O trabalho análogo à escravidão continua sendo uma grave realidade no Brasil, e dados oficiais divulgados no início de 2026 apontam com clareza que esse crime ainda atinge majoritariamente homens negros, refletindo profundas desigualdades raciais e sociais no país.
Segundo balanço divulgado pelo Ministério do Trabalho e Emprego (MTE), por meio da Secretaria de Inspeção do Trabalho (SIT), os resgates de trabalhadores em condições análogas à escravidão em 2025 revelam que:
– 86% das pessoas resgatadas eram homens;
– 83% se autodeclararam negros (pretos ou pardos), ou seja, a população negra foi desproporcionalmente mais afetada;
– A faixa etária mais comum entre os resgatados foi entre 30 e 39 anos;
– 65% residiam na Região Nordeste, com destaque para o Maranhão;
– Grande parte tinha baixa escolaridade: 68% com pouca escolaridade, 24% com ensino médio completo e 8% analfabetos.

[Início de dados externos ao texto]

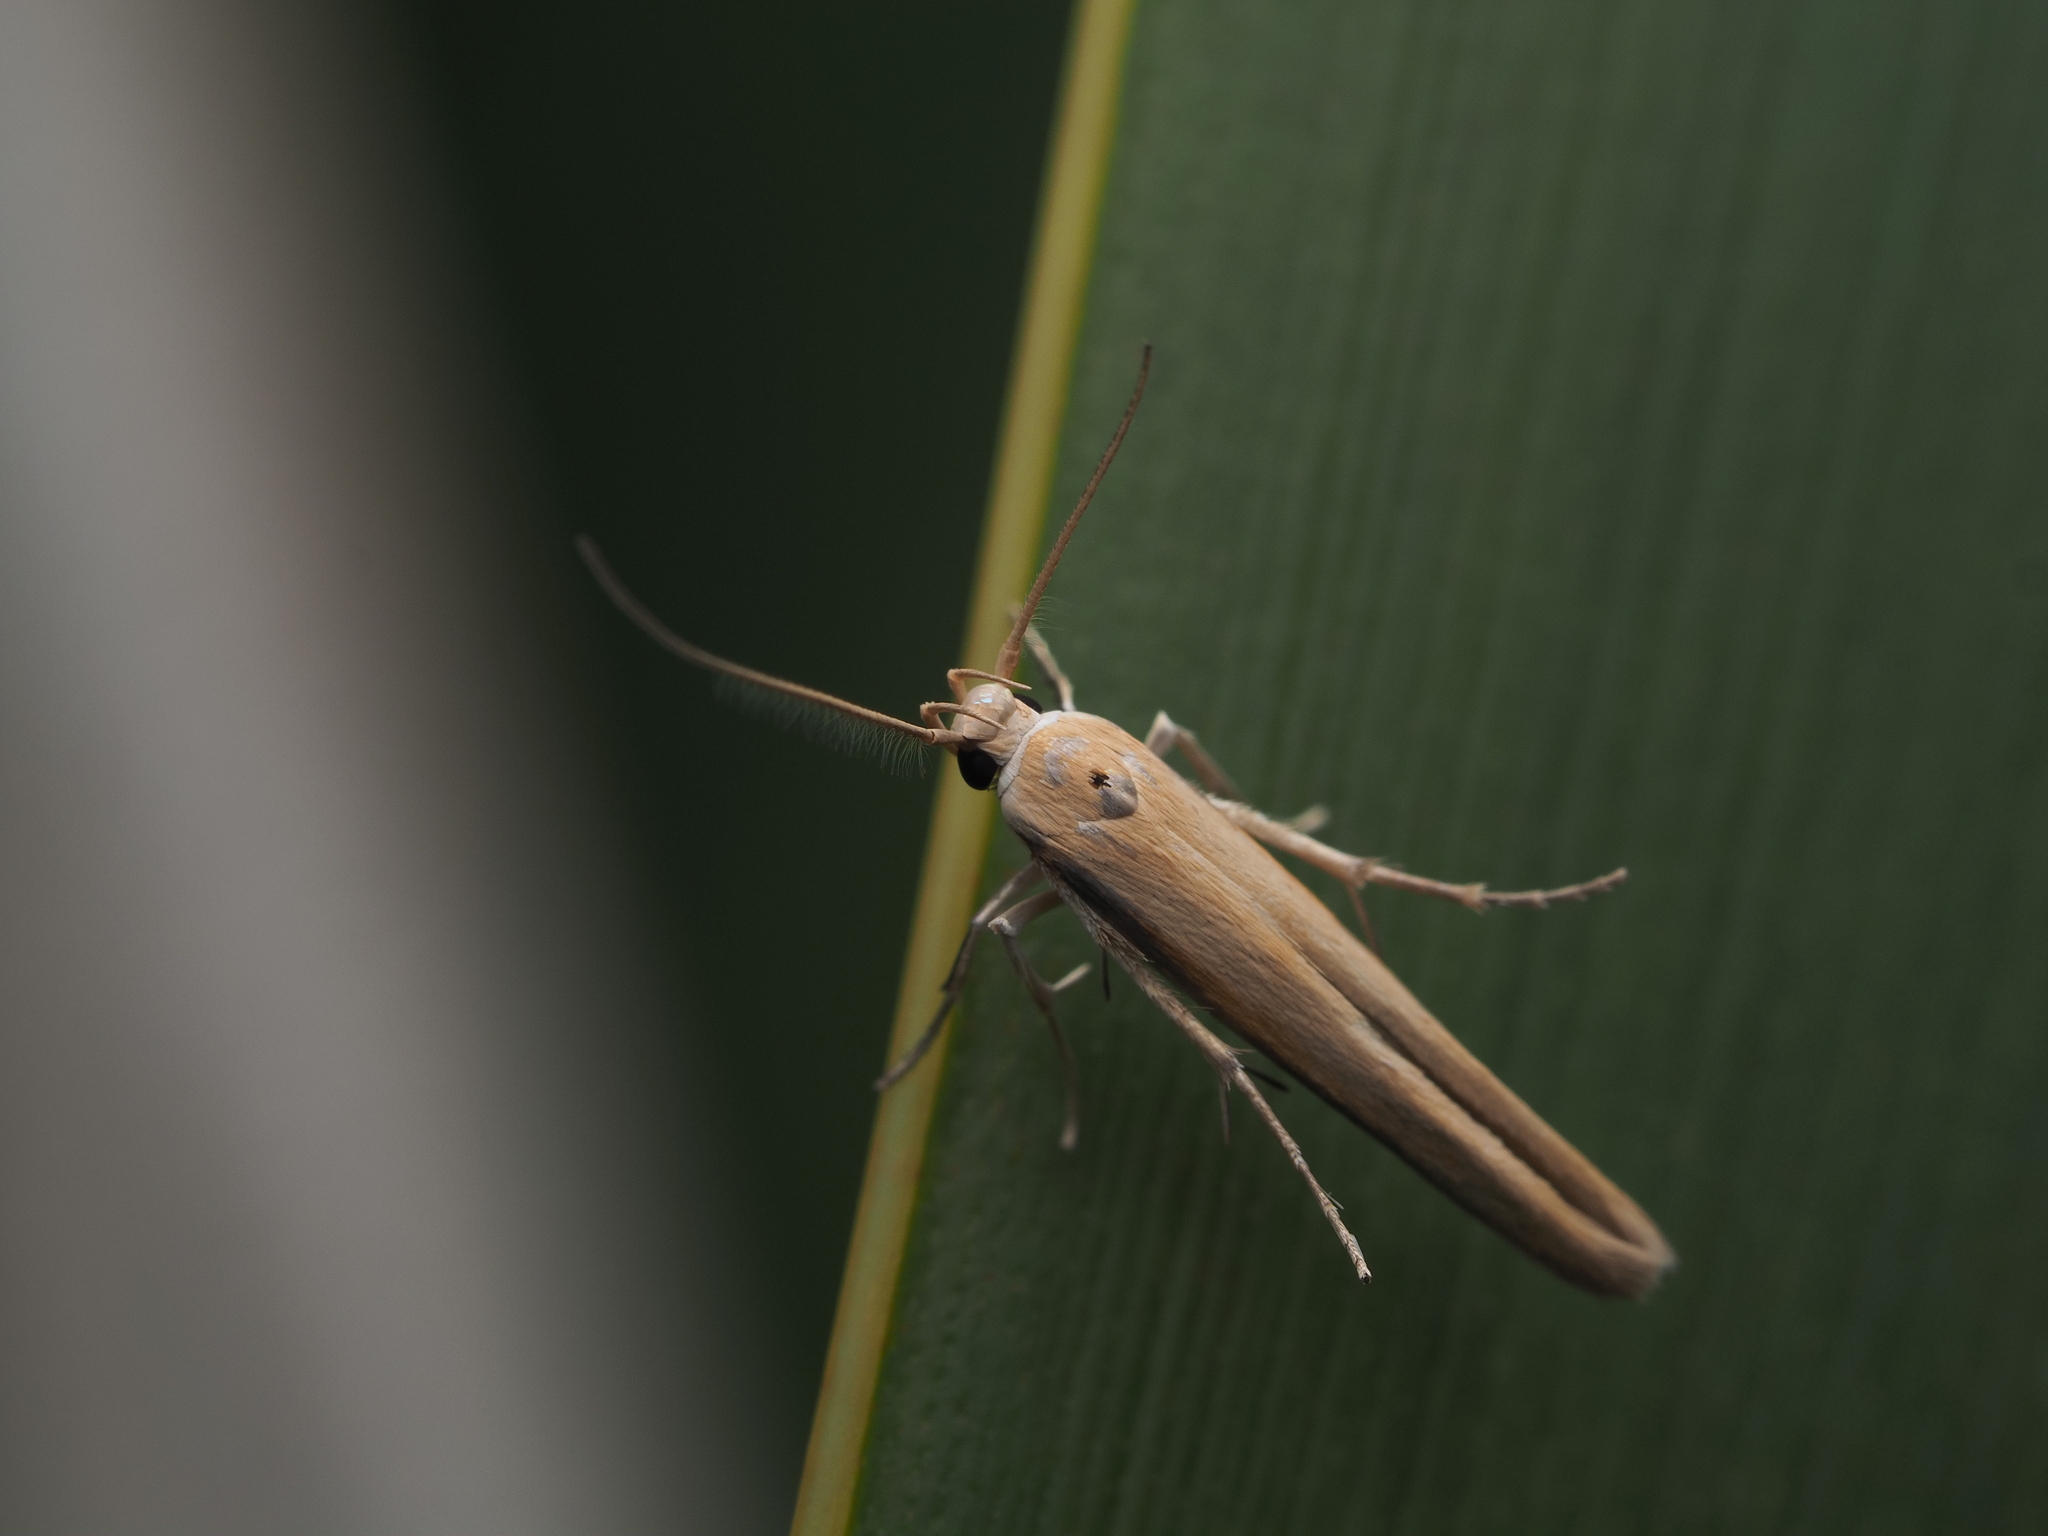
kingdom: Animalia
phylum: Arthropoda
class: Insecta
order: Lepidoptera
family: Stathmopodidae
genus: Stathmopoda
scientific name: Stathmopoda skelloni
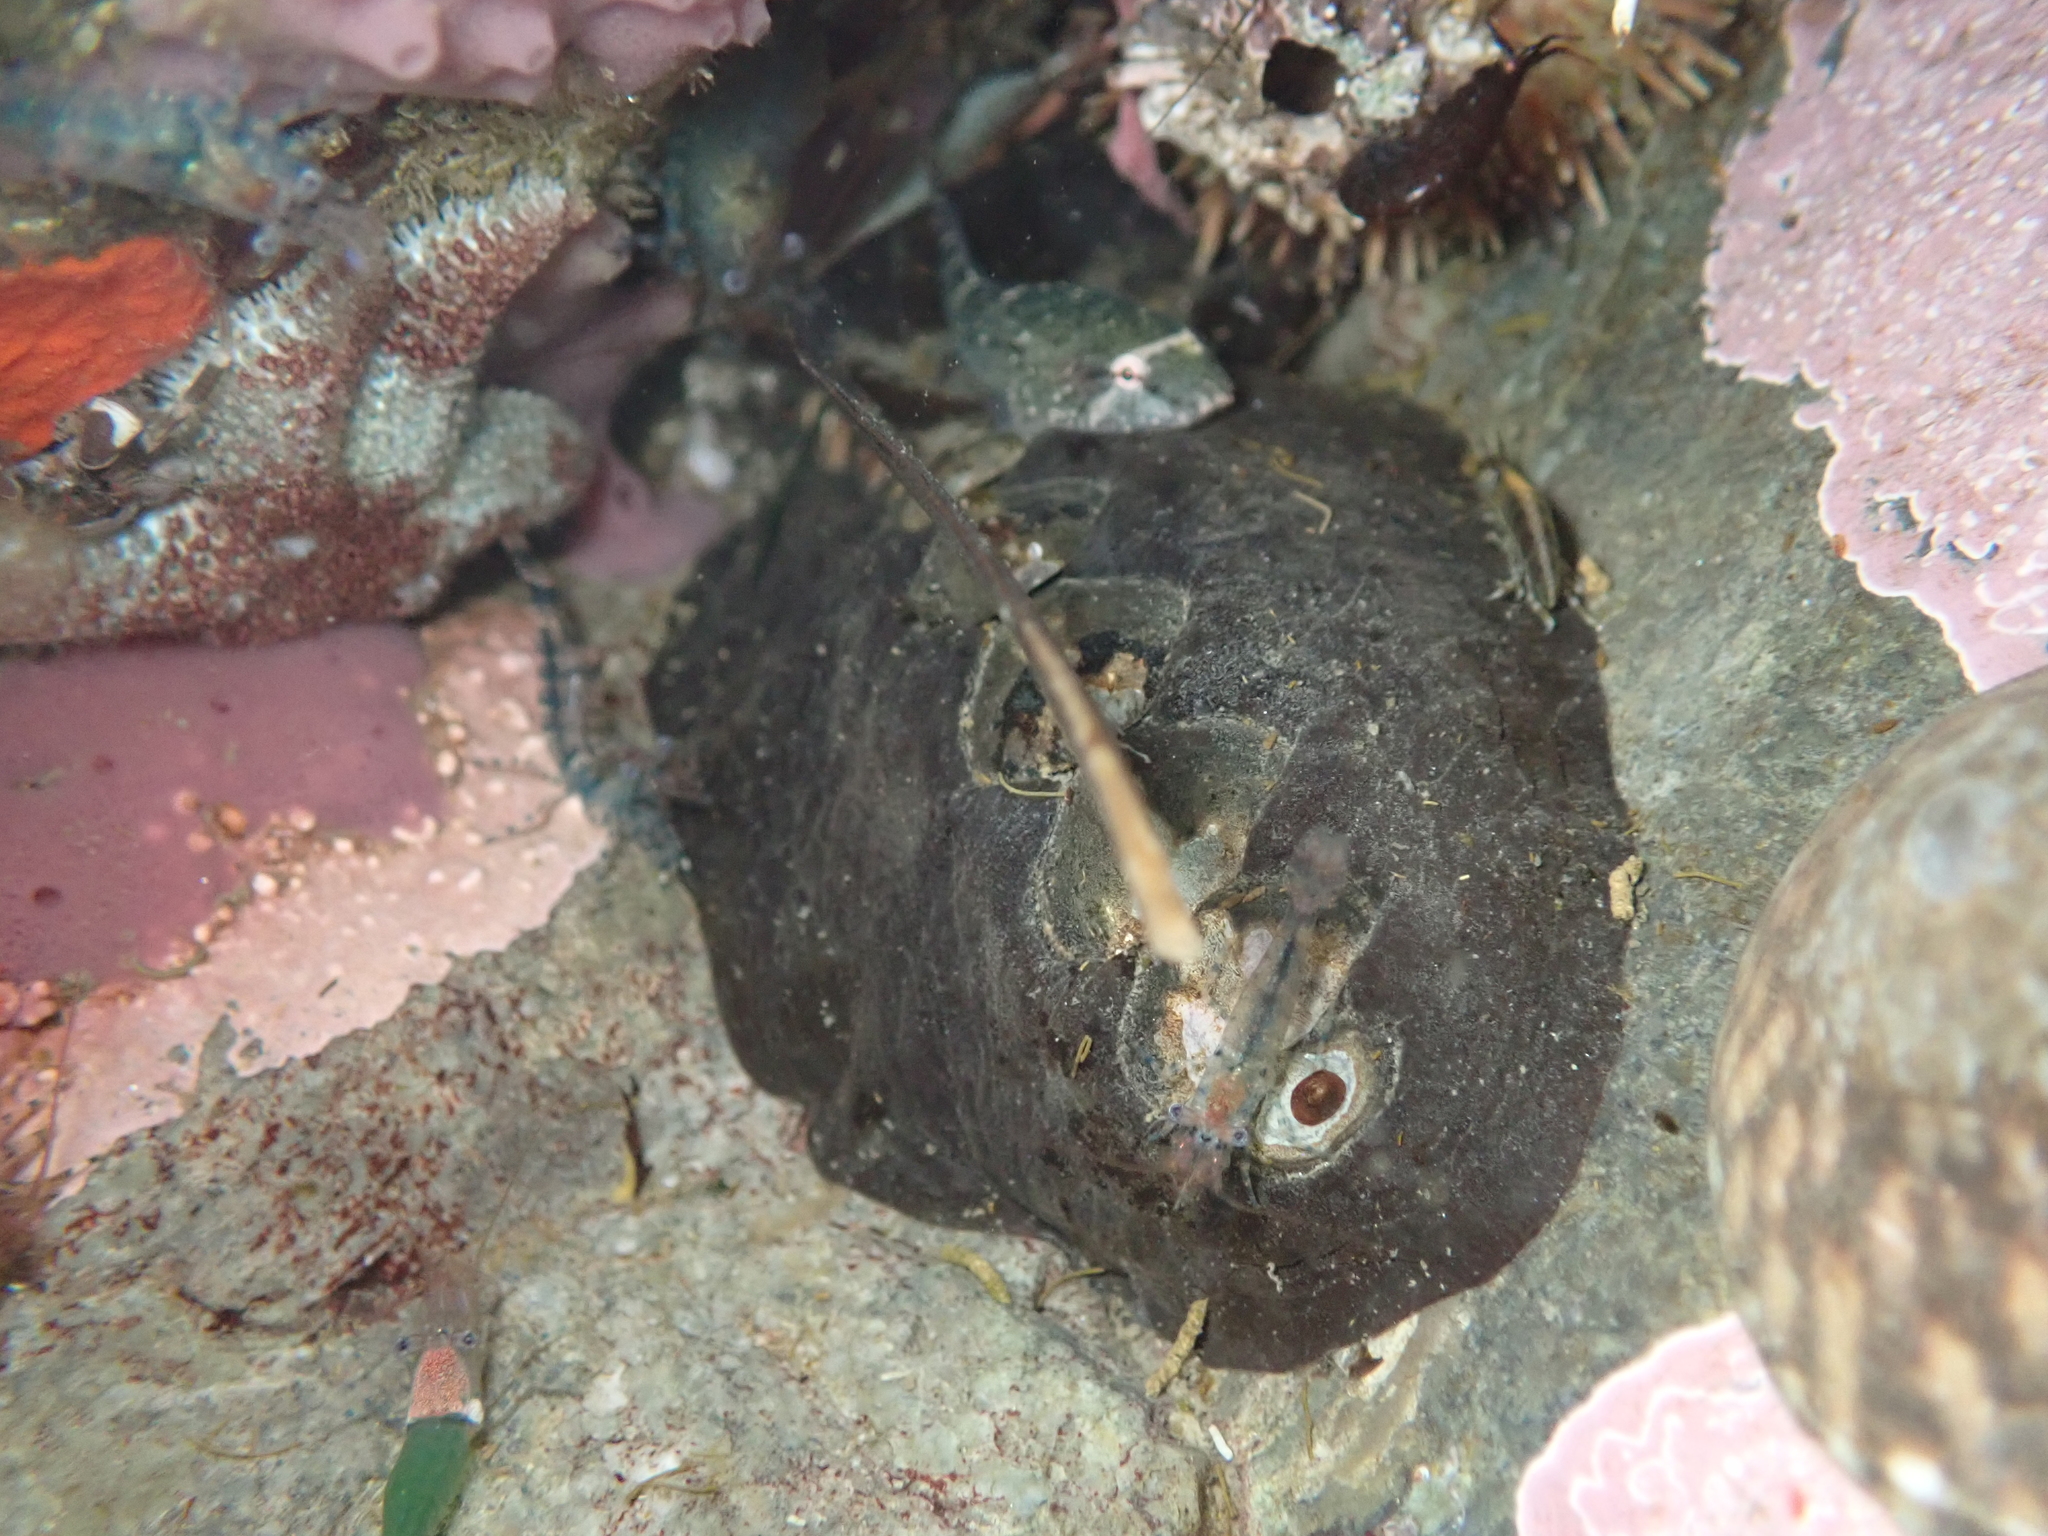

Esses números evidenciam que o público mais vulnerável e historicamente marginalizado — homens negros com menor acesso à educação e oportunidades — segue sendo o mais exposto à exploração extrema no mercado de trabalho brasileiro.
Mudança no cenário: mais casos em áreas urbanas
Pela primeira vez, as operações de fiscalização identificaram que 68% dos trabalhadores resgatados estavam em áreas urbanas, superando as ocorrências rurais.
Isso demonstra que o trabalho escravo contemporâneo não está restrito ao campo, mas também ocorre em ambientes urbanos e em diferentes setores da economia, como construção civil, indústria e serviços.
Essa mudança reforça a necessidade de ampliar a fiscalização e as políticas públicas de combate à exploração em todo o país, atingindo também centros urbanos onde, muitas vezes, as vítimas se tornam invisíveis.
Como o governo atua e quais foram os resultados de escravidão em 2025
O MTE realizou, em 2025, 1.594 ações fiscais de combate ao trabalho análogo à escravidão, resultando no resgate de 2.772 trabalhadores e trabalhadoras.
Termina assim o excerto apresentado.